- [Assigned task] Repeat the listing below word for word, minus the pictures.

- [Material provided]
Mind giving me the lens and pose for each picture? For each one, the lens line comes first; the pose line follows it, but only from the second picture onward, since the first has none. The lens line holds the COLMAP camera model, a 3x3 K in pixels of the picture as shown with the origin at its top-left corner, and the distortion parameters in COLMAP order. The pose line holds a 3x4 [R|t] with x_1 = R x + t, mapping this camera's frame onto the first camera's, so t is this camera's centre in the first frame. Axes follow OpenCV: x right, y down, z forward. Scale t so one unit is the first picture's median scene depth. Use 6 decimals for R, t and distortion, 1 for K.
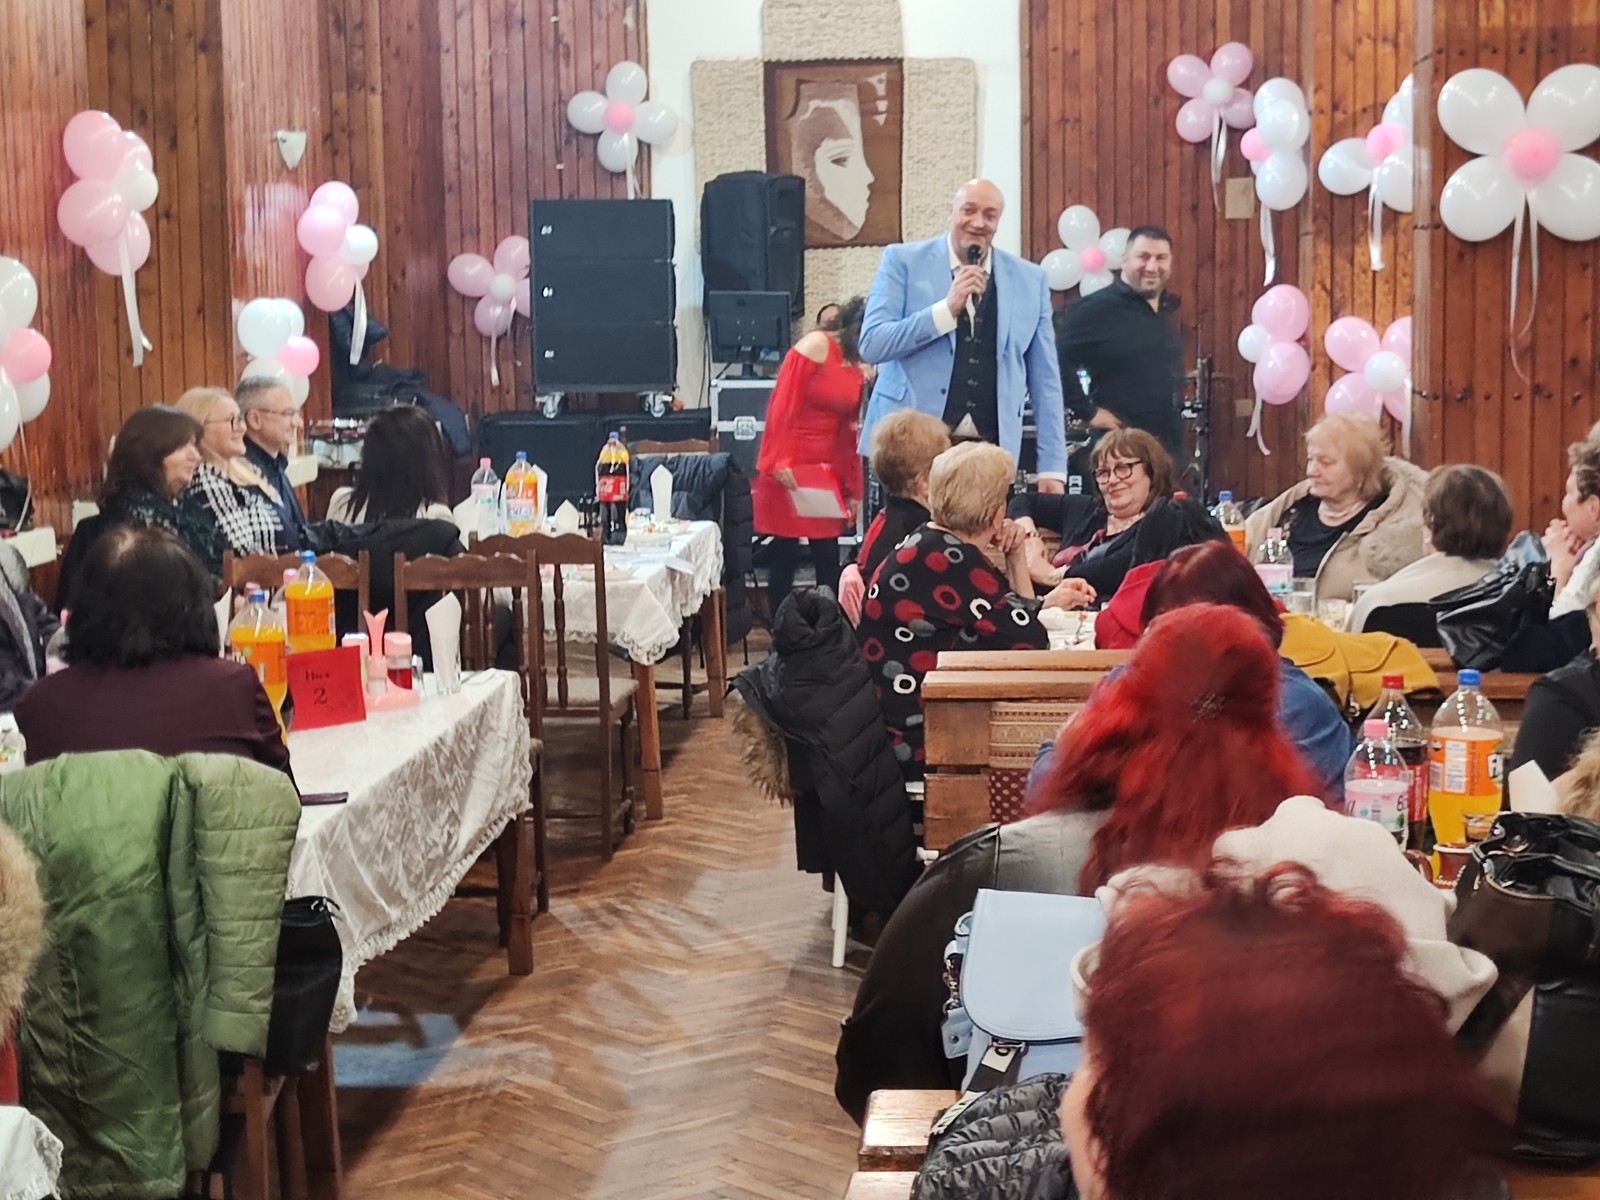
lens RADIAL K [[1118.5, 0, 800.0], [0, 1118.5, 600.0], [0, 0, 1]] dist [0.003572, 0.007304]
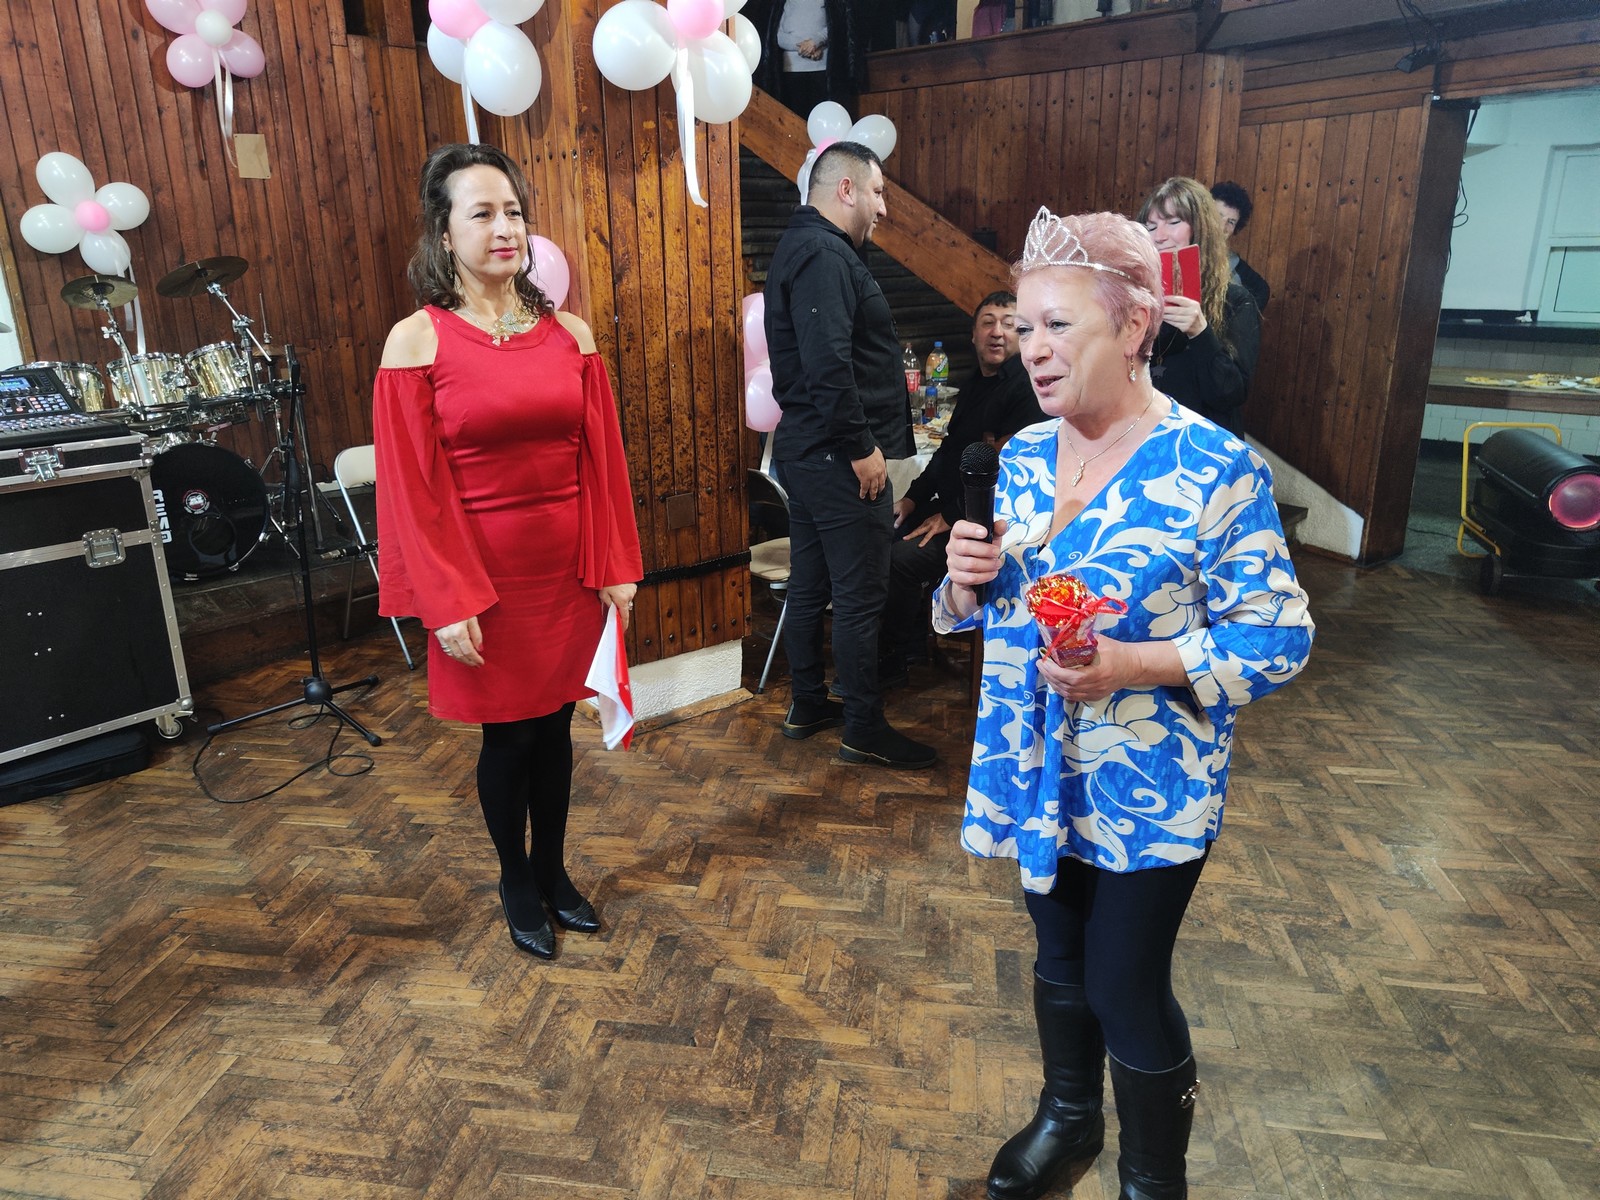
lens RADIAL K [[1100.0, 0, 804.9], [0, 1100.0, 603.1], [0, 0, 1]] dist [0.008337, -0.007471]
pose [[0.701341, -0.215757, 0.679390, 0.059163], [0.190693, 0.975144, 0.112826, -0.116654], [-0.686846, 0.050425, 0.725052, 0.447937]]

- [Result of the task]
Mind giving me the lens and pose for each picture? For each one, the lens line comes first; the pose line follows it, but only from the second picture onward, since the first has none. The lens line holds the COLMAP camera model, a 3x3 K in pixels of the picture as shown with the origin at its top-left corner, and the distortion parameters in COLMAP order. The pose line holds a 3x4 [R|t] with x_1 = R x + t, mapping this camera's frame onto the first camera's, so t is this camera's centre in the first frame. Axes follow OpenCV: x right, y down, z forward. Scale t so one unit is the first picture's median scene depth. Use 6 decimals for R, t and distortion, 1 for K.
lens RADIAL K [[1118.5, 0, 800.0], [0, 1118.5, 600.0], [0, 0, 1]] dist [0.003572, 0.007304]
lens RADIAL K [[1100.0, 0, 804.9], [0, 1100.0, 603.1], [0, 0, 1]] dist [0.008337, -0.007471]
pose [[0.701341, -0.215757, 0.679390, 0.059163], [0.190693, 0.975144, 0.112826, -0.116654], [-0.686846, 0.050425, 0.725052, 0.447937]]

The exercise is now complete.